The purpose-built court in central Paris held its final hearings on Monday after nine months of testimony and questioning that saw the sole surviving Islamic State attacker, Salah Abdeslam, beg for clemency.

“I have apologized to you. Some people will say they are insincere…as if apologies could be insincere in the face of so much suffering,” Abdeslam, 32, told the court in his closing statement on Monday.

“I went to prison at 26. I’m not perfect, I’ve made mistakes, it’s true. But I’m not a murderer, I’m not a killer,” he added , dressed in a gray sweater and with his hair cut short.

“If you convict me of murder, you are committing an injustice.”

During the trial, which began last September, Abdeslam did not deny having deposed other suicide bombers or being part of the plot for the Paris attack on November 13, 2015, which killed 130 people.

But he said he backed out of his mission to blow himself up in a bar in northern Paris – which prosecutors claimed was untrue.

Citing his own letters and previous statements, prosecutors say Abdeslam’s suicide belt was faulty, meaning he could not have blown himself up.

Verdicts for him and 19 other suspects on trial are due on Wednesday afternoon by five judges who were taken to a secret location in the Paris region to ponder their verdicts.

Only 14 people appeared before the historical court, the other six being missing or presumed dead.

Prosecutors have requested a life sentence without parole for Abdeslam, who is French but grew up in Brussels and has family roots in Morocco.

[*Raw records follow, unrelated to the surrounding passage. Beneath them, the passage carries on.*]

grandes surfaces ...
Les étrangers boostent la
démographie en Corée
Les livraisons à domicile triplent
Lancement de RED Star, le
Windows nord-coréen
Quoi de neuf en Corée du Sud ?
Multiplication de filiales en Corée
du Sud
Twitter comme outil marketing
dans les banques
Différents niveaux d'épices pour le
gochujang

The November 2015 attacks were the greatest peacetime atrocity in modern French history, sending shockwaves across the country and making clear the threat posed by the Islamic State group from its base in Iraq and Syria. .

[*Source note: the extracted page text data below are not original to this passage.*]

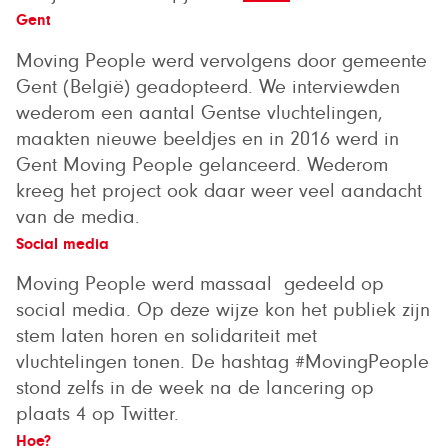
Gent
Moving People werd vervolgens door gemeente
Gent (België) geadopteerd. We interviewden
wederom een aantal Gentse vluchtelingen,
maakten nieuwe beeldjes en in 2016 werd in
Gent Moving People gelanceerd. Wederom
kreeg het project ook daar weer veel aandacht
van de media.
Social media
Moving People werd massaal gedeeld op
social media. Op deze wijze kon het publiek zijn
stem laten horen en solidariteit met
vluchtelingen tonen. De hashtag #MovingPeople
stond zelfs in de week na de lancering op
plaats 4 op Twitter.
Hoe?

The majority of those on trial issued apologies and appeared to show some measure of remorse on Monday, including one of Abdeslam’s co-defendants and close friends, Mohamed Abrini.

“I put faces to the victims. I am aware that what happened is disgusting,” he told the court.

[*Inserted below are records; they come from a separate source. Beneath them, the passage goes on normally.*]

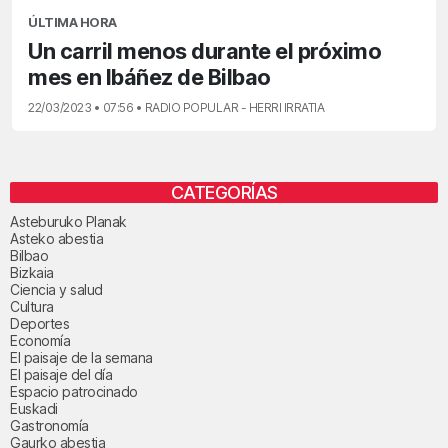
ÚLTIMA HORA
Un carril menos durante el próximo
mes en Ibáñez de Bilbao
22/03/2023 • 07:56 • RADIO POPULAR - HERRI IRRATIA
CATEGORÍAS
Asteburuko Planak
Asteko abestia
Bilbao
Bizkaia
Ciencia y salud
Cultura
Deportes
Economía
El paisaje de la semana
El paisaje del día
Espacio patrocinado
Euskadi
Gastronomía
Gaurko abestia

“In a way, I could have stopped all that,” added the 37-year-old Belgian, who admitted in court that he was initially chosen for the 10-man squad that attacked Paris.

Abrini, accused of providing weapons and logistical support, took part in separate suicide bombings that hit Brussels in 2016, although he decided against detonating his vest at the last minute.

Prosecutors have requested that he serve a life sentence with a minimum sentence of 22 years in prison.